Repeat every line of the records below word for word, leaving out the pictures.

━━━━━━━━━━━━━━━━━━━━━━━━━━━━━━

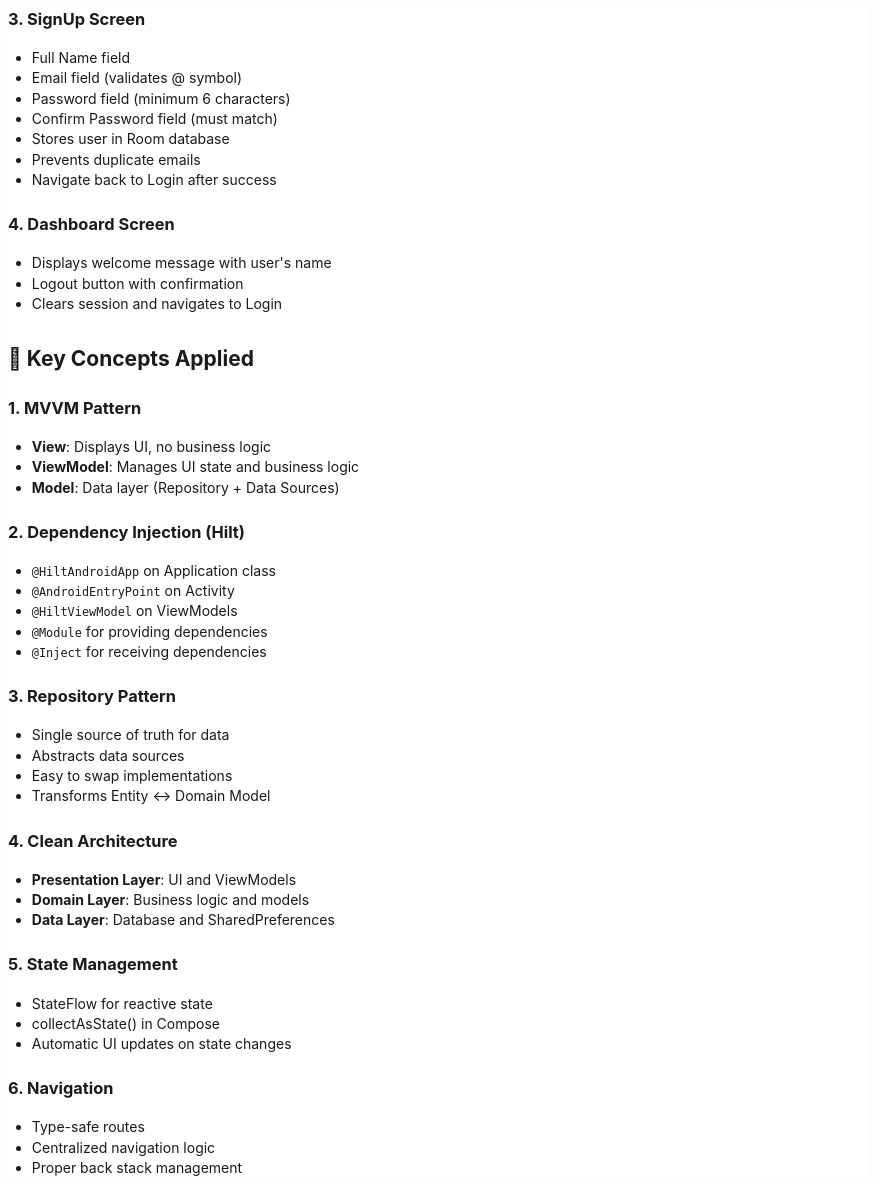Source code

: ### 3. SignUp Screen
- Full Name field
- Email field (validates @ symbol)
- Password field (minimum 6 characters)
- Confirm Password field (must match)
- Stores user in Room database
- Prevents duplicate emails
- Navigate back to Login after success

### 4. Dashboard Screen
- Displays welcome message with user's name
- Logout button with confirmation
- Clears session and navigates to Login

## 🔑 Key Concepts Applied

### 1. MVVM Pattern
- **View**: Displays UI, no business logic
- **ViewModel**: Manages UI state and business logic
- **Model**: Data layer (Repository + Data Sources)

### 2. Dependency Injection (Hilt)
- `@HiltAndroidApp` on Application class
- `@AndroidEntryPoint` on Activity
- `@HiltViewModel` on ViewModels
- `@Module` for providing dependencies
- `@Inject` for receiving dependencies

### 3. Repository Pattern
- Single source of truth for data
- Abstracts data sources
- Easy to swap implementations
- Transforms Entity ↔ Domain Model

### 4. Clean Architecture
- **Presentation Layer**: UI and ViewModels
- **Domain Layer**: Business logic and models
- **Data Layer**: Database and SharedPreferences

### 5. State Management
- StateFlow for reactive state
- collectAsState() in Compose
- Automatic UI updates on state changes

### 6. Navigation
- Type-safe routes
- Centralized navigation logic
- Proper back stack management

━━━━━━━━━━━━━━━━━━━━━━━━━━━━━━

**EXERCISE SOLUTION**:
Source code

: ### 3. SignUp Screen
- Full Name field
- Email field (validates @ symbol)
- Password field (minimum 6 characters)
- Confirm Password field (must match)
- Stores user in Room database
- Prevents duplicate emails
- Navigate back to Login after success

### 4. Dashboard Screen
- Displays welcome message with user's name
- Logout button with confirmation
- Clears session and navigates to Login

## 🔑 Key Concepts Applied

### 1. MVVM Pattern
- **View**: Displays UI, no business logic
- **ViewModel**: Manages UI state and business logic
- **Model**: Data layer (Repository + Data Sources)

### 2. Dependency Injection (Hilt)
- `@HiltAndroidApp` on Application class
- `@AndroidEntryPoint` on Activity
- `@HiltViewModel` on ViewModels
- `@Module` for providing dependencies
- `@Inject` for receiving dependencies

### 3. Repository Pattern
- Single source of truth for data
- Abstracts data sources
- Easy to swap implementations
- Transforms Entity ↔ Domain Model

### 4. Clean Architecture
- **Presentation Layer**: UI and ViewModels
- **Domain Layer**: Business logic and models
- **Data Layer**: Database and SharedPreferences

### 5. State Management
- StateFlow for reactive state
- collectAsState() in Compose
- Automatic UI updates on state changes

### 6. Navigation
- Type-safe routes
- Centralized navigation logic
- Proper back stack management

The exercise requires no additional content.